Given, \[{\Delta _f}{H^0}(Sn{O_2}(s))\] =-581.0 kJ \[{\rm{mo}}{{\rm{l}}^{ - 1}}\] , \[{\Delta _f}{H^0}(C{O_2}(g))\]=-394 kJ \[{\rm{mo}}{{\rm{l}}^{ - 1}}\]
So, \[\Delta H = - 394\,{\rm{kJ}}\,{\rm{mo}}{{\rm{l}}^{ - 1}} - ( - 581){\rm{kJ}}\,{\rm{mo}}{{\rm{l}}^{ - 1}} = 187\,{\rm{kJ}}\,{\rm{mo}}{{\rm{l}}^{ - 1}} = 187000\,{\rm{J}}\,{\rm{mo}}{{\rm{l}}^{ - 1}}\]

Now, we have to find out the entropy change. The entropy change is also the difference between the entropy of product and reactant.
So, \[\Delta S = {S_p} - {S_r}\].

Given values are,
\[{S^0}({\rm{Sn}}{{\rm{O}}_{\rm{2}}}(s)) = 56.0\,{\rm{J}}{{\rm{K}}^{ - 1}}{\rm{mo}}{{\rm{l}}^{ - 1}},{S^0}({\rm{Sn}}(s)) = 52.0\,{\rm{J}}{{\rm{K}}^{ - 1}}{\rm{mo}}{{\rm{l}}^{ - 1}}\]
\[{S^0}({\rm{C}}(s)) = 6.0\,{\rm{J}}{{\rm{K}}^{ - 1}}{\rm{mo}}{{\rm{l}}^{ - 1}},{S^0}({\rm{C}}{{\rm{O}}_2}(g)) = 210.0\,{\rm{J}}{{\rm{K}}^{ - 1}}{\rm{mo}}{{\rm{l}}^{ - 1}}\]

The above values are to be used to calculate entropy change.
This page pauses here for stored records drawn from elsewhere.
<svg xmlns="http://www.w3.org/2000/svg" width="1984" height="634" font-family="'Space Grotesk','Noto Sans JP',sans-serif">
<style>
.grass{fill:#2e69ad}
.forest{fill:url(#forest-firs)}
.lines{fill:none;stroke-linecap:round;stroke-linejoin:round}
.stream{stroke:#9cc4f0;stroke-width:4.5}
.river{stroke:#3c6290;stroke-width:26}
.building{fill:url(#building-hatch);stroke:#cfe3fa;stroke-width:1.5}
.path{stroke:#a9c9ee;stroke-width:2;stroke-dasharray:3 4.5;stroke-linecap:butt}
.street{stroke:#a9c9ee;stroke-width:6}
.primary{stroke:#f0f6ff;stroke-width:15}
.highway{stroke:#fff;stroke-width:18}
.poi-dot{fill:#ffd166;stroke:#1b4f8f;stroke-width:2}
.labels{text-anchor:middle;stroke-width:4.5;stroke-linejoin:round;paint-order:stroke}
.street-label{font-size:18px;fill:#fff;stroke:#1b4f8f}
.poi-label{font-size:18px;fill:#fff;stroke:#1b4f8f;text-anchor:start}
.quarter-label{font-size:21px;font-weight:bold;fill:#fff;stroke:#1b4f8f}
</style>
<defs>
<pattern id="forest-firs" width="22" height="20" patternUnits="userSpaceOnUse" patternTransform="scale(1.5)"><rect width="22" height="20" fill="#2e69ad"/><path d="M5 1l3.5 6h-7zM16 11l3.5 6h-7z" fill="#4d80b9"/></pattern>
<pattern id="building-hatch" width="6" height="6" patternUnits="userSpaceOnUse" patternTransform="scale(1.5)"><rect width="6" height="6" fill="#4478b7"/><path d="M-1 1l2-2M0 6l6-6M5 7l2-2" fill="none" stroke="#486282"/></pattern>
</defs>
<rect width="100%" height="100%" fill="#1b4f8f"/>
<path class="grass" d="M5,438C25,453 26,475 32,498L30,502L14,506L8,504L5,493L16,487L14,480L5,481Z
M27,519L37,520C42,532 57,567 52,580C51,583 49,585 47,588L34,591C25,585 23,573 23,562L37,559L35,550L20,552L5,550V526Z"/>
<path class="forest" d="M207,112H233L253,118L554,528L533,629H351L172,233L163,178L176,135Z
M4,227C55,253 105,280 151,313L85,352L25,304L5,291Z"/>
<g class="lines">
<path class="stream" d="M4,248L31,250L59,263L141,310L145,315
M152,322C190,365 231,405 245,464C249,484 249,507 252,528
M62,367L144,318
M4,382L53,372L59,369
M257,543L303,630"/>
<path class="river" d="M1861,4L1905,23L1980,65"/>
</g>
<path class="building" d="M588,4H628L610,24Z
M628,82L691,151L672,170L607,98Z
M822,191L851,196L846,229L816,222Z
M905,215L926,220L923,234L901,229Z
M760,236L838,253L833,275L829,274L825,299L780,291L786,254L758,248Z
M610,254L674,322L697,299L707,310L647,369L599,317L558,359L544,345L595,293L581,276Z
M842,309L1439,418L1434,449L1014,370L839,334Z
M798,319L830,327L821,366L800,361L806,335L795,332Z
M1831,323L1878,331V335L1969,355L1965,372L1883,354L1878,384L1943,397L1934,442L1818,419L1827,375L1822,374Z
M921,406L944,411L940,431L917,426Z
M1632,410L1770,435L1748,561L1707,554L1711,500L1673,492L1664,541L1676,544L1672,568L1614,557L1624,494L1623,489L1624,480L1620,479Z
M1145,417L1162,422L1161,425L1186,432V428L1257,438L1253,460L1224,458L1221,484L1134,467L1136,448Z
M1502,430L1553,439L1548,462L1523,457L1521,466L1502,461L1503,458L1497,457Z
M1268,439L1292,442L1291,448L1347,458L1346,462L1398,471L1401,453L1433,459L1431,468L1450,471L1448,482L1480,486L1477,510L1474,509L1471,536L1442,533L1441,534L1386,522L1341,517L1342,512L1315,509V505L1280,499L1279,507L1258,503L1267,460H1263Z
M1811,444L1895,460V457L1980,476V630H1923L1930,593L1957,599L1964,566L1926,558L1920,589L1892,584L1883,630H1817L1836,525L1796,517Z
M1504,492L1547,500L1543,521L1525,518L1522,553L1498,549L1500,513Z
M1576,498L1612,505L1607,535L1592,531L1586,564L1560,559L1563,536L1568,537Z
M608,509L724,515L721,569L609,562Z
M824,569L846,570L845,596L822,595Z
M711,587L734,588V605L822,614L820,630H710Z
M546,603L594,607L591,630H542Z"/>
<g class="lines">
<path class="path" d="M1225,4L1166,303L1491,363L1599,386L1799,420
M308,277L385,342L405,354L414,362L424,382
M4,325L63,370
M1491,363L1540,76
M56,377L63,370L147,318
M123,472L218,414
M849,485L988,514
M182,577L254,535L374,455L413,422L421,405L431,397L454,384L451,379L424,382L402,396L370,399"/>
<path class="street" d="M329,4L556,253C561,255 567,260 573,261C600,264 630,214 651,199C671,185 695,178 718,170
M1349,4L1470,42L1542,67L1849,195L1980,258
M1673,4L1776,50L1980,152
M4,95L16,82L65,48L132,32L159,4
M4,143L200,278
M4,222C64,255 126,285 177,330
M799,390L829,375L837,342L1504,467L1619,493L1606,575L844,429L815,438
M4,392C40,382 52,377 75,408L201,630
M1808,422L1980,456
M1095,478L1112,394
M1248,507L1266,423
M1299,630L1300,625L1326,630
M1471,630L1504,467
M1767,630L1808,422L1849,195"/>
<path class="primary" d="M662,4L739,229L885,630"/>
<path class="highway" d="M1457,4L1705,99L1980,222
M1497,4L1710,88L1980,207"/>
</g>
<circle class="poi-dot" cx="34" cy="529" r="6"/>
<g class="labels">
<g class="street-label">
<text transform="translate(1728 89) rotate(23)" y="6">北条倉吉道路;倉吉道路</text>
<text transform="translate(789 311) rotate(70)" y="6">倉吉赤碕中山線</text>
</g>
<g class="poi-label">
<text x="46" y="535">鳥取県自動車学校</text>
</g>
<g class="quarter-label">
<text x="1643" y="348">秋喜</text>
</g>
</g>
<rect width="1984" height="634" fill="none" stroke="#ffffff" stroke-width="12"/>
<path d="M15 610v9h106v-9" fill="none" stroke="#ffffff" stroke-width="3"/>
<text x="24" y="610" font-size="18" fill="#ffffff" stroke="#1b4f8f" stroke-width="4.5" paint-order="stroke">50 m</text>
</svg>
\[\Delta S = \left( {52 + 210} \right) - \left( {56 + 6} \right)\]
\[\Delta S = 262 - 62\]
\[\Delta S = 200\,{\rm{kJ}}\,{\rm{mo}}{{\rm{l}}^{ - 1}}\]

Now, we have to use the free energy formula , \[\Delta G = \Delta H - T\Delta S\] ,Here, \[\Delta G\] stands for free energy change, \[\Delta H\] is for change in enthalpy, T is for temperature and \[\Delta S\] stands for entropy change.
So, \[\Delta G = \Delta H - T\Delta S\]
\[0 = 187000 - T \times 200\]
\[T = \dfrac{{187000}}{{200}}\]
\[T = 935\,{\rm{K}}\]
Therefore, at 935 K, the reduction takes place.

Note: It is to be noted that Gibbs free energy tells us the maximum work done in a system keeping the pressure and temperature constant. It is symbolically represented by the letter G. At equilibrium, the \[\Delta G\] value is zero.